Misleading Memes

I do love a good meme. Starting the day with a positive bit of prose or a good laugh goes well with coffee. Universal truths somehow seem to resonate when they’re put into fancy script with a pretty background. But every once in a while, the meme maker gets it horribly wrong.

When this meme recently appeared on a friend’s Instagram I immediately saw red. My brain totaled up a dozen ways that it was truly offensive. In short, it really pissed me off.

Meme has a photo of a body-builder on the left in a green bikini, and a grey-haired woman using a cane on the right. The caption reads, Bot of these women are 80 years old. Your daily choices determine how your future will unfold.

It’s cool that an 80-year-old woman is a hard-bodied body builder. And perhaps she was more physically active than the other woman and drank more smoothies. But she is, and I say this with tremendous respect, a freak.

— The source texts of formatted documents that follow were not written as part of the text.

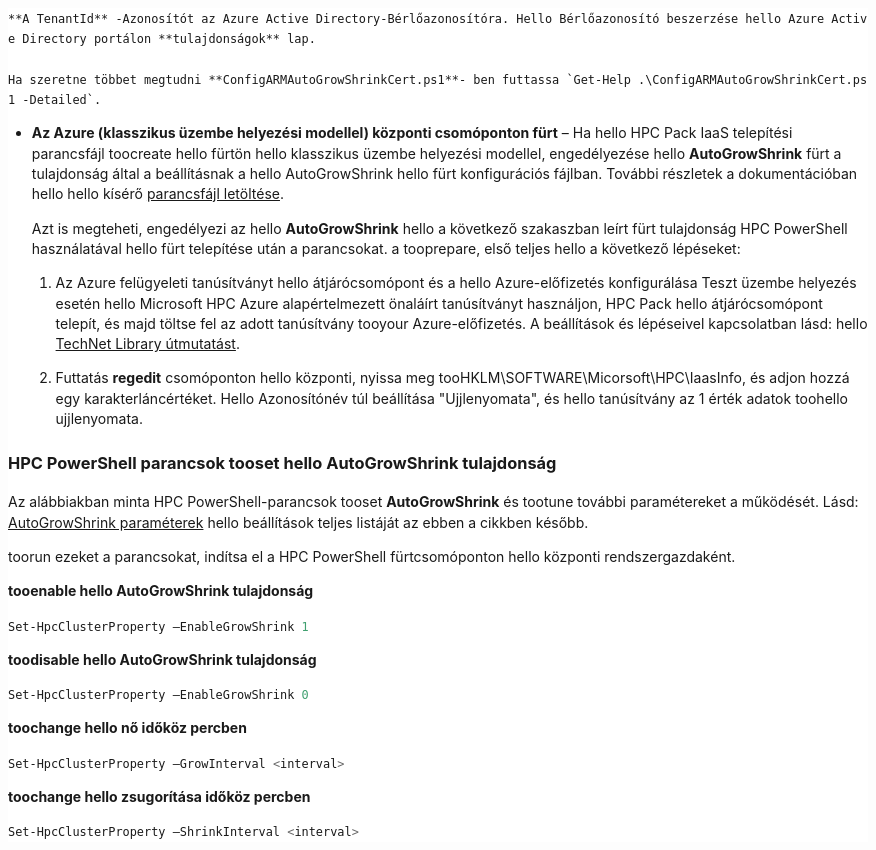     **A TenantId** -Azonosítót az Azure Active Directory-Bérlőazonosítóra. Hello Bérlőazonosító beszerzése hello Azure Active Directory portálon **tulajdonságok** lap.

    Ha szeretne többet megtudni **ConfigARMAutoGrowShrinkCert.ps1**- ben futtassa `Get-Help .\ConfigARMAutoGrowShrinkCert.ps1 -Detailed`.


* **Az Azure (klasszikus üzembe helyezési modellel) központi csomóponton fürt** – Ha hello HPC Pack IaaS telepítési parancsfájl toocreate hello fürtön hello klasszikus üzembe helyezési modellel, engedélyezése hello **AutoGrowShrink** fürt a tulajdonság által a beállításnak a hello AutoGrowShrink hello fürt konfigurációs fájlban. További részletek a dokumentációban hello hello kísérő [parancsfájl letöltése](https://www.microsoft.com/download/details.aspx?id=44949).

    Azt is megteheti, engedélyezi az hello **AutoGrowShrink** hello a következő szakaszban leírt fürt tulajdonság HPC PowerShell használatával hello fürt telepítése után a parancsokat. a tooprepare, első teljes hello a következő lépéseket:

  1. Az Azure felügyeleti tanúsítványt hello átjárócsomópont és a hello Azure-előfizetés konfigurálása Teszt üzembe helyezés esetén hello Microsoft HPC Azure alapértelmezett önaláírt tanúsítványt használjon, HPC Pack hello átjárócsomópont telepít, és majd töltse fel az adott tanúsítvány tooyour Azure-előfizetés. A beállítások és lépéseivel kapcsolatban lásd: hello [TechNet Library útmutatást](https://technet.microsoft.com/library/gg481759.aspx).

  2. Futtatás **regedit** csomóponton hello központi, nyissa meg tooHKLM\SOFTWARE\Micorsoft\HPC\IaasInfo, és adjon hozzá egy karakterláncértéket. Hello Azonosítónév túl beállítása "Ujjlenyomata", és hello tanúsítvány az 1 érték adatok toohello ujjlenyomata.

### <a name="hpc-powershell-commands-tooset-hello-autogrowshrink-property"></a>HPC PowerShell parancsok tooset hello AutoGrowShrink tulajdonság
Az alábbiakban minta HPC PowerShell-parancsok tooset **AutoGrowShrink** és tootune további paramétereket a működését. Lásd: [AutoGrowShrink paraméterek](#AutoGrowShrink-parameters) hello beállítások teljes listáját az ebben a cikkben később.

toorun ezeket a parancsokat, indítsa el a HPC PowerShell fürtcsomóponton hello központi rendszergazdaként.

**tooenable hello AutoGrowShrink tulajdonság**

```powershell
Set-HpcClusterProperty –EnableGrowShrink 1
```

**toodisable hello AutoGrowShrink tulajdonság**

```powershell
Set-HpcClusterProperty –EnableGrowShrink 0
```

**toochange hello nő időköz percben**

```powershell
Set-HpcClusterProperty –GrowInterval <interval>
```

**toochange hello zsugorítása időköz percben**

```powershell
Set-HpcClusterProperty –ShrinkInterval <interval>
```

The idea that the woman on the right made bad choices that turned her into an ordinary old lady is unnecessarily critical. We know nothing about her. Does she have any illnesses? Was she in an accident? Does she have a condition that causes pain? How’s her mental health? I could go on citing variables for about a week.

The other woman had an abundance of luck. A lack of ALS and terminal cancer and degenerative disc disease and a host of other things that would have stopped her from completing her goals, through no fault of her own.

And what’s so wrong with being a slow-moving, white-haired woman at 80? Little kids love ladies like that and call them Grandma. They’re wise and bake cookies and tuck $5 in birthday cards. I dare say that more old ladies are like her than the other example. And that’s not solely because of bad choices.

Here’s another one I took issue with.

Meme reads: Strange isn't it? You know yourself better than anyone else, yet you crumble at the words of someone who hasn't even lived a second of your life. Focus on your own voice. It's the only one that matters.

I understand the sentiment but it’s not quite there. Yes, criticism from others is largely useless and we take it too seriously. I agree. I don’t know about you, but my own voice has told me I am worthless and suck and don’t deserve good things and too horrible to be around other people! Should I have listened to that? Sometimes, a caring outside voice is kinder and brings your perspective around when you’re struggling.

Yes, people can be cruel and their criticism isn’t usually worth listening to but I can’t agree that my own voice is the only one that matters. My own final opinion on major decisions? Okay. But you wouldn’t have wanted me only listening to my own voice if you lived in my head!

Meme reads: Never ignore a person who cares for you. Because some day you will realize you've lost a diamond while you were busy collecting stones.

A diamond stalker, maybe?! You shouldn’t need to explain the context of a meme, especially one that contains the word “never”. I’ve had some pretty awful people say they care for me and I’ll ignore the heck out of those cubic zirconias, thank you!

Anybody can put anything in a meme. It looks pretty and creative and people share it without thinking sometimes.

Meme of a guy tapping his head like he's smart. Top text says, turnips feel amazing and midnight. Bottom text reads, Don't glue your eyeglasses on.

Words to live by, people. Please share!

I apply the same kind of critical thinking to memes as I do to the news. What’s the source? (Erin Davis? I don’t even have to think twice. If only everyone was so careful about the words they use.) Does the meme prop up one person or group at the expense of another? Bad meme, bad! No treat for you! Every one of the memes above was shared by a good person with the best of intentions. Memes are easy. The words are chosen for you. Just remember that the next time you fondle a turnip when the clock strikes 12.

Getting back to the 80-year-olds comparison meme: the meme-maker was probably trying to say, choose a healthy lifestyle. It can affect how you live later in life. That’s true! But it doesn’t determine the outcome. Life throws all kinds of things at people that they don’t choose and can’t control. We need to think before spreading the lie that an extreme example – an outlier or a rare case – is what we all could be if we ate more celery (and maybe steroids?!). Supermodels were pushed on us that way when we were younger. Some of us are still trying to extinguish that inner voice (again!) that tells us we’re not worthy because we’re not belly-shirt ready. We don’t need 80 year old body builders – aka freaks – held up as the ideal now, too.

5 thoughts on “Misleading Memes”

  1. Thank you for the name check my dear friend. Memes make me insane sometimes and you’ve pointed out the most poignant examples (er…turnip guy excluded). But the ones with spelling errors kill me as do falsely attributed quotes. I can’t count how many hours I’ve wasted looking up whether George Carlin actually said something but 95% of the time he didn’t. I guess it’s a compliment but as William Tell once said, I wouldn’t let it go to his head! Love you. E

  2. Those are great points! When the words are on a pretty background, somehow, critical thinking can go out the window.

    “Never let them see you sweat” ~Socrates

  3. Yuuuuuup.

    Plus in those comparison memes most of the time we don’t even know the full story of what we are looking at. The older women who looks like she is moving slow and unwell might be about to turn around with a big smile and crack a joke that will have you chuckling for days. Curiosity before judgement!